Penelitan medis baru-baru ini menunjukkan bahwa bayi-bayi Korea Selatan tidur lebih sedikit dari pada bayi-bayi di negara-negara Barat atau kawasan Asia lainnya.
Sebuah tim peneliti dari Rumah Sakit Umum Eulji yang dipimpin oleh Professor Pediatri, Ahn Young-min pada hari Jumat (19/2/2016) mengumumkan hasil laporan yang disusun bersama dengan rumah sakit lainnya termasuk sebuah rumah sakit anak di Kota Philadelphia, Amerika Serikat.
Penelitian tersebut dilakukan terhadap 30-ribu bayi berusia 36 bulan atau kurang di 17 negara.

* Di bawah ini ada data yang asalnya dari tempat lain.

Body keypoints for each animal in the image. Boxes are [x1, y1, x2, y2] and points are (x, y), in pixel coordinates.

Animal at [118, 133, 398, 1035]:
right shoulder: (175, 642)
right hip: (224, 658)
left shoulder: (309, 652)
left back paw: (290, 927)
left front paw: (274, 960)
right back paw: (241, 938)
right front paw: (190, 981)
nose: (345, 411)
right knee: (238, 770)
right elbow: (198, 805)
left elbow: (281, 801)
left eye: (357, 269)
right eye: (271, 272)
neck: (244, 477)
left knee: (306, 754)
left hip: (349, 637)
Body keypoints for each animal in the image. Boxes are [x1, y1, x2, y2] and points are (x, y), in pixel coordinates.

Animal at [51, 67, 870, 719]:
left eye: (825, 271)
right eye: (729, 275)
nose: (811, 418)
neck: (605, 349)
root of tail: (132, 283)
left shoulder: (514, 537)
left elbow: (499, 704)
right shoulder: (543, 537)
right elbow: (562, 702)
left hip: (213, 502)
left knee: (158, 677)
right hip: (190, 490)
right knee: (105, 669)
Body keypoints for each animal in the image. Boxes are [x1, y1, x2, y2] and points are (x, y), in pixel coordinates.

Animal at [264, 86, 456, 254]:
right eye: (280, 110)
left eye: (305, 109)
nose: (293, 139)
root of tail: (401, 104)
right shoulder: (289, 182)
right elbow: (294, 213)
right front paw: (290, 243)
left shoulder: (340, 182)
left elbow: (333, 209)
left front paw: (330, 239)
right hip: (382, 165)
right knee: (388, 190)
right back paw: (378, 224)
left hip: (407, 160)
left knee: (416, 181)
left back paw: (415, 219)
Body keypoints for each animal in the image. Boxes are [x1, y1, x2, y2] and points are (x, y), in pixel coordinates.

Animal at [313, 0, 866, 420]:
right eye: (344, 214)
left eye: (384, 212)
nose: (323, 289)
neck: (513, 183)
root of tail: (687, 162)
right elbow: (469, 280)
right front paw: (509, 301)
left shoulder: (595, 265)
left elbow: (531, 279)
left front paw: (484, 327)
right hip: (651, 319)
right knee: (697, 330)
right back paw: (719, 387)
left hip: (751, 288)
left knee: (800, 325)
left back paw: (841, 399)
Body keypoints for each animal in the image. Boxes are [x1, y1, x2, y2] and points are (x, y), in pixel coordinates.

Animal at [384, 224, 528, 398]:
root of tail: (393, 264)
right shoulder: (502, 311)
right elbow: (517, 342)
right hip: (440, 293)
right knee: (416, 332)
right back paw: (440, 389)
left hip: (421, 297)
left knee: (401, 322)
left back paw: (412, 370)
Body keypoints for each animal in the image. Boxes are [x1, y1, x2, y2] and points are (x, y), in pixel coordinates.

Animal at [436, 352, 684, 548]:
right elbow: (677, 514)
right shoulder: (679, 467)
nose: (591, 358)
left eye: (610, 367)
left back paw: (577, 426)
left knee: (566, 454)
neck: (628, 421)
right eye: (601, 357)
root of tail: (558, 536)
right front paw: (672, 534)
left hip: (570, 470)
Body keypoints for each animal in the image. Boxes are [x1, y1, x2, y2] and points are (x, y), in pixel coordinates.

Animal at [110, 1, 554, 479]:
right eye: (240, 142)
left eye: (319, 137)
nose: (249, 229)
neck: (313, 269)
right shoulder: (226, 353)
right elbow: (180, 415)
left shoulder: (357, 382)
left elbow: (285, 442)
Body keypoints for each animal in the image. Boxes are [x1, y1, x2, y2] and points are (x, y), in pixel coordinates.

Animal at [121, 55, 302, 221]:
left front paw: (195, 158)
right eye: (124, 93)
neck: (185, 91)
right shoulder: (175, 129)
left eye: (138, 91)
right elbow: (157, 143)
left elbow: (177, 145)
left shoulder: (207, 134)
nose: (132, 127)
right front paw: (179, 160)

Berdasarkan penelitian tersebut, bayi-bayi Korsel tidur selama rata-rata 11 jam dan 53 menit per hari, 26 menit lebih sedikit dari rata-rata bayi di negara-negara Asia lainnya termasuk Jepang dan Cina.
Dibandingkan dengan negara-negara Barat termasuk AS, Inggris, dan Australia, bayi-bayi Korsel tidur satu jam dan delapan menit lebih sedikit.
Bayi-bayi Korsel juga tidur siang dua jam dan 26 menit lebih pendek dibandingkan dengan bayi-bayi di negara-negara Asia dan Barat yang tidur rata-rata sekitar tiga jam.
Bayi-bayi Korsel juga tidur sekitar pukul 22.08, lebih telat dibandingkan bayi di negara-negara Asia yang tidur sekitar pukul 21.25 dan negara Barat pada pukul 20.25.
Penelitian tersebut menunjukkan bahwa hanya lima-koma-lima persen dari bayi Korsel yang tidur di kamar terpisah dari orang tuanya, jauh lebih sedikit dari bayi di negara-negara Barat yang mencapai sekitar 66-koma-dua persen.